TEXT SHOWN Start Marker
Tuesday, May 18, 2021

COVID-19 Vaccines - Real Risk Reduction vs. Absolute Risk Reduction

While Big Pharma, governments and the media would have us all believing that the COVID-19 vaccines are going to be the only solution to the spread of the SARS-CoV-2 virus, a recent paper from Ronald Brown at the School of Public Health and Health Systems at the University of Waterloo puts the actual effectiveness of the experimental and unprecedented mRNA vaccines into perspective by differentiating the concepts of relative risk reduction and absolute risk reduction.


Let's start by looking at the definition for both risk reduction terms knowing that CER is the control group event rate, EER is the experimental group rate.


1.) Relative risk reduction (RRR) - tells you by how much the treatment reduced the risk of bad outcomes relative to the control group who did not have the treatment.   The formula for calculating RRR is CER-EER/CER.  


2.) Absolute risk reduction (ARR) - is the absolute difference in outcome rates between the control and treatment groups.  The formula for calculating ARR is CER-EER.
TEXT SHOWN End Marker
DATA Start Marker
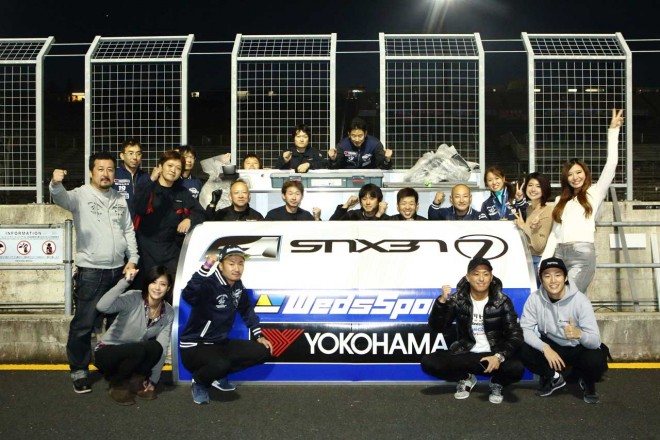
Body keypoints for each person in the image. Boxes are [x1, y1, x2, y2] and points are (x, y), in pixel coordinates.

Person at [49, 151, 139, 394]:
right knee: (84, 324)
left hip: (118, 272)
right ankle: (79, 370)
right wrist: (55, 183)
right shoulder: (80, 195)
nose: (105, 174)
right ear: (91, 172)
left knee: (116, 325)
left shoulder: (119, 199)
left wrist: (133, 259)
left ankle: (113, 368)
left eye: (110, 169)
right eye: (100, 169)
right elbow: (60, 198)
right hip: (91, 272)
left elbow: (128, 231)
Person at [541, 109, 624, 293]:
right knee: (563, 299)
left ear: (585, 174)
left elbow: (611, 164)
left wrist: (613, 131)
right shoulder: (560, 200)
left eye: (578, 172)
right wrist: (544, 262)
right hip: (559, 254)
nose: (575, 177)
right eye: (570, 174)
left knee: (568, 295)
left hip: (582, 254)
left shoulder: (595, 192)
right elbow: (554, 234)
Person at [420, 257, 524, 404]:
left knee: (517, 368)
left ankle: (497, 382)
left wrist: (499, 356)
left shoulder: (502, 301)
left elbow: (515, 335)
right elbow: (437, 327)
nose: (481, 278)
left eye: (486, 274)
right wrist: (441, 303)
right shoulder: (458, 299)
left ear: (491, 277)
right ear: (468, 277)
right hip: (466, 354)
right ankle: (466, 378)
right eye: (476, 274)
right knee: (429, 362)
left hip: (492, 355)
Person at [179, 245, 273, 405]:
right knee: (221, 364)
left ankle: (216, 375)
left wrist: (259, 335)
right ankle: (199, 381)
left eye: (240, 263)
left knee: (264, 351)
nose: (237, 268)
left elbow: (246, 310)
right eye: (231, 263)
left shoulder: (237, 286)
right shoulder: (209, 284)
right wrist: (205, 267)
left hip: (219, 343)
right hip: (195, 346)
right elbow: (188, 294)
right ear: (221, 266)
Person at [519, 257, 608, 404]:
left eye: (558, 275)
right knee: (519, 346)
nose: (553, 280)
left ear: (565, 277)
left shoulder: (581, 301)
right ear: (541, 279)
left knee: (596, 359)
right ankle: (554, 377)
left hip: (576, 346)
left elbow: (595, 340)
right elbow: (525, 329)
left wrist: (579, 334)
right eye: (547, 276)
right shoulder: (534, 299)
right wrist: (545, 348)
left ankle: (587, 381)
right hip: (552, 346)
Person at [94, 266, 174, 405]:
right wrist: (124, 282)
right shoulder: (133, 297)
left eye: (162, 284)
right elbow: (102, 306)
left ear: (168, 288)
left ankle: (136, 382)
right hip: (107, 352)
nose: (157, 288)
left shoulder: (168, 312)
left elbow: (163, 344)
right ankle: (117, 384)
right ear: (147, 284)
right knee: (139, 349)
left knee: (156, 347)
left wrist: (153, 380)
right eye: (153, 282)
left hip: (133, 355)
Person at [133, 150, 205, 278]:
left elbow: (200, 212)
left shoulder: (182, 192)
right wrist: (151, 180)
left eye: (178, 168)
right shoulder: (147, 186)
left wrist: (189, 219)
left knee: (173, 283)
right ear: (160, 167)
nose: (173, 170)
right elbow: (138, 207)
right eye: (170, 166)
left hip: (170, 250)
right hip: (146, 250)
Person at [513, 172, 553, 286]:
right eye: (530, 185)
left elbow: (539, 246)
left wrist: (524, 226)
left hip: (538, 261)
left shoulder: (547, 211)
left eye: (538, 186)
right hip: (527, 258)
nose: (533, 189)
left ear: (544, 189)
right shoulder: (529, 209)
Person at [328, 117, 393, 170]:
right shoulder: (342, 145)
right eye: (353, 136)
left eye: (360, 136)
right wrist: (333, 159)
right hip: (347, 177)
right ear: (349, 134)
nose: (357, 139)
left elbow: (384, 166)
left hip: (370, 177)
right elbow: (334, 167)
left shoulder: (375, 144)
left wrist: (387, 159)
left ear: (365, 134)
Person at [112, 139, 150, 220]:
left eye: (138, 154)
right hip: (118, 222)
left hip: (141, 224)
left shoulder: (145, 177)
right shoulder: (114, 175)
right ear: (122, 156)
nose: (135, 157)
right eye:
DATA End Marker
TASK BRIEF: Reproduce verbatim the portion of the text on COVID-19 vaccine risk reduction that opens with the words "COVID-19 Vaccines - Real" and closes with "experimental group rate.".

EXERCISE OUTPUT:
COVID-19 Vaccines - Real Risk Reduction vs. Absolute Risk Reduction

While Big Pharma, governments and the media would have us all believing that the COVID-19 vaccines are going to be the only solution to the spread of the SARS-CoV-2 virus, a recent paper from Ronald Brown at the School of Public Health and Health Systems at the University of Waterloo puts the actual effectiveness of the experimental and unprecedented mRNA vaccines into perspective by differentiating the concepts of relative risk reduction and absolute risk reduction.


Let's start by looking at the definition for both risk reduction terms knowing that CER is the control group event rate, EER is the experimental group rate.